Wayhay The BlueJayBlogsTM is alive!! (Insert your favorite Frankenstein’s monster imagery here). I’m not sure what way this thing is going to go, it has no plan, no direction, no aim, no purpose – simply a tool for me to ramble on about all things Toronto Blue Jays, and maybe some MLB generic stuff.

I guess I should open with some introductions. I’m just a fan, I’ve no media credentials, I’m not associated with the club in any way, there will be no ground breaking inside scoops. What you will get is one man’s thoughts on the current situation with the club, some hopes and aspersions for the future and hopefully you find we agree on most things and you enjoy reading what I have to write, and we have some laughs together along the way.

I’ve thought about doing this blog for many years now, always held back by some of the usual personal procrastinations, what should the format be? What’s my angle? What’s my gimmick? I can start without first buying all the right super expensive writing software. I need a podcast to go with my blog. I should build the website from scratch first.

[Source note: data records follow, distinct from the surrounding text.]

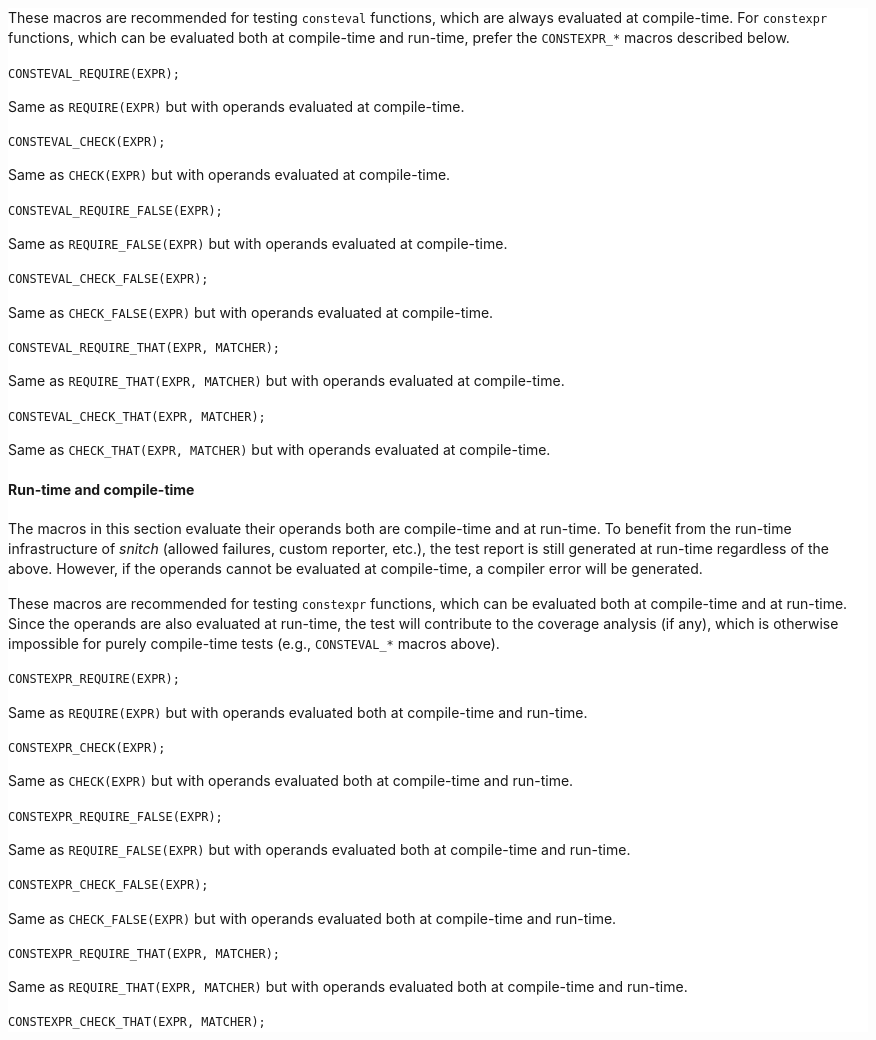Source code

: These macros are recommended for testing `consteval` functions, which are always evaluated at compile-time. For `constexpr` functions, which can be evaluated both at compile-time and run-time, prefer the `CONSTEXPR_*` macros described below.

`CONSTEVAL_REQUIRE(EXPR);`

Same as `REQUIRE(EXPR)` but with operands evaluated at compile-time.

`CONSTEVAL_CHECK(EXPR);`

Same as `CHECK(EXPR)` but with operands evaluated at compile-time.

`CONSTEVAL_REQUIRE_FALSE(EXPR);`

Same as `REQUIRE_FALSE(EXPR)` but with operands evaluated at compile-time.

`CONSTEVAL_CHECK_FALSE(EXPR);`

Same as `CHECK_FALSE(EXPR)` but with operands evaluated at compile-time.

`CONSTEVAL_REQUIRE_THAT(EXPR, MATCHER);`

Same as `REQUIRE_THAT(EXPR, MATCHER)` but with operands evaluated at compile-time.

`CONSTEVAL_CHECK_THAT(EXPR, MATCHER);`

Same as `CHECK_THAT(EXPR, MATCHER)` but with operands evaluated at compile-time.


#### Run-time and compile-time

The macros in this section evaluate their operands both are compile-time and at run-time. To benefit from the run-time infrastructure of _snitch_ (allowed failures, custom reporter, etc.), the test report is still generated at run-time regardless of the above. However, if the operands cannot be evaluated at compile-time, a compiler error will be generated.

These macros are recommended for testing `constexpr` functions, which can be evaluated both at compile-time and at run-time. Since the operands are also evaluated at run-time, the test will contribute to the coverage analysis (if any), which is otherwise impossible for purely compile-time tests (e.g., `CONSTEVAL_*` macros above).

`CONSTEXPR_REQUIRE(EXPR);`

Same as `REQUIRE(EXPR)` but with operands evaluated both at compile-time and run-time.

`CONSTEXPR_CHECK(EXPR);`

Same as `CHECK(EXPR)` but with operands evaluated both at compile-time and run-time.

`CONSTEXPR_REQUIRE_FALSE(EXPR);`

Same as `REQUIRE_FALSE(EXPR)` but with operands evaluated both at compile-time and run-time.

`CONSTEXPR_CHECK_FALSE(EXPR);`

Same as `CHECK_FALSE(EXPR)` but with operands evaluated both at compile-time and run-time.

`CONSTEXPR_REQUIRE_THAT(EXPR, MATCHER);`

Same as `REQUIRE_THAT(EXPR, MATCHER)` but with operands evaluated both at compile-time and run-time.

`CONSTEXPR_CHECK_THAT(EXPR, MATCHER);`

So finally this new year I decided just f**king do it. It’s been years and you’ve written nothing so how much worse can actually finally writing some be? I penciled in today as blog day 1. I’d talk all about the opening weekend of spring training games, and we’d figure out the rest from there. Which of course meant the lockout would still be going on and there would be no baseball. My apologies.

As a general rule I always side with the players in any sport. They put in all the hard work, they provide the entertainment, they should receive as much of the money as possible. But I must say in this particular CBA breakdown I’ve never been more on the players side. What’s these owners are up to, is genuinely shocking. Its pure greed, and I just don’t see any other way to describe it. In any walk of life involving a union and a CBA, once the current agreement is up, you can continue to work ahead under the old agreement while negotiating the new one. It’s actually what leads to most strikes by the union. The idea the company isn’t trying hard enough to make the new agreement in a quick enough fashion, and the union doesn’t want to be taken advantage of.


Well not this time, no not here, here we have a bunch of owners with an agreement in place that any reasonable person would already say was too favorable to the them, and they call quits and lock the doors until they can have even more money. It’s unbelievable. And it’s 100% because of this decision that there was no baseball this weekend. Nothing else.


I’ve been quite upset by a lot of the reporting I’ve seen too. Seems a lot of the major press outlets are worried about their press passes for next year and are writing with a heavy lean to the owners side. Lots of citing how much to top 1% of players make, showing Matt Scherzer driving a Porsche etc. Yes some players are very well paid, but so many aren’t. League minimum contracts pay so little and with service manipulation as it is, so many players never play past that contract, being edged out of the game in favor of a younger cheaper option. And I for one thinks is great when these Porsche driving 1%ers fight for the collective union and don’t just sit back counting their millions.